Can't we all get along!!!!!!


----------



## Moses05GT (Jan 10, 2007)

We're good! Now anyway --- :banana: :banana:


----------



## cdmorenot (Dec 22, 2005)

its all good now.. 
moses go on my car domain.. and too late about the mod itch.. my last car was an altima over 10k invested in it for absolutely no reason. addicting..

http://www.cardomain.com/id/cdmorenot


----------



## Moses05GT (Jan 10, 2007)

Your car is pretty nice man --- I forwarded a pic to my boy and he likes it... he says he envy's you... haha. I told him your an asshole though (j/k).
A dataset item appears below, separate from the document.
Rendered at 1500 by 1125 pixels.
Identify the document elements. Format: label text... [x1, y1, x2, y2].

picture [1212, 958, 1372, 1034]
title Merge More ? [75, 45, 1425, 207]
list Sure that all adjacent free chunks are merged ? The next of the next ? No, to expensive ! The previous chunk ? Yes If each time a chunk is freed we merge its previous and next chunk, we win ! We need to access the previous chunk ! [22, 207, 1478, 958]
You're def way past the itch... hell I got it bad right now and i'm trying to stop. I wonder if it's ever enough... I just dont see myself spending all this money on my car and then selling it.... you had to have had a reason to sell yours. Problems???


----------



## RealDealSE-R (Jan 7, 2007)

Moses05GT said:


> Umm lets see here -- SER 260HP (flywheel according to my buddy) Mustang GT 300 (flywheel)... both cars are similar in weight according to him... so I dont think it'll win. Now stock - stock 350Z to stang then maybe it'll be closer and become a drivers race. I appreicate the advice though on the parts... whats a good tuner for the SER? I use SCT but that doesn't support this vehicle.


Ummm..actually i own a 2005 altima SE-R and have raced a 05 350z with my 240lb buddy in my car ( i was stock at the time ) and lost by only half a car length...sooo on that note ser vs gt should be a close race if u get some sticky shoes..i have yokohama advans ad07's and get about 25% better traction over stock.


----------



## RealDealSE-R (Jan 7, 2007)

Gaurenteed HP!! i have a 05 se-r the injen cai i just put on gave me a car length part # INJSP1978P, also ordered the (not installed yet) unorthodox pulley and hyper ground kit.and mossy cat-back is on back order hope this helps.


----------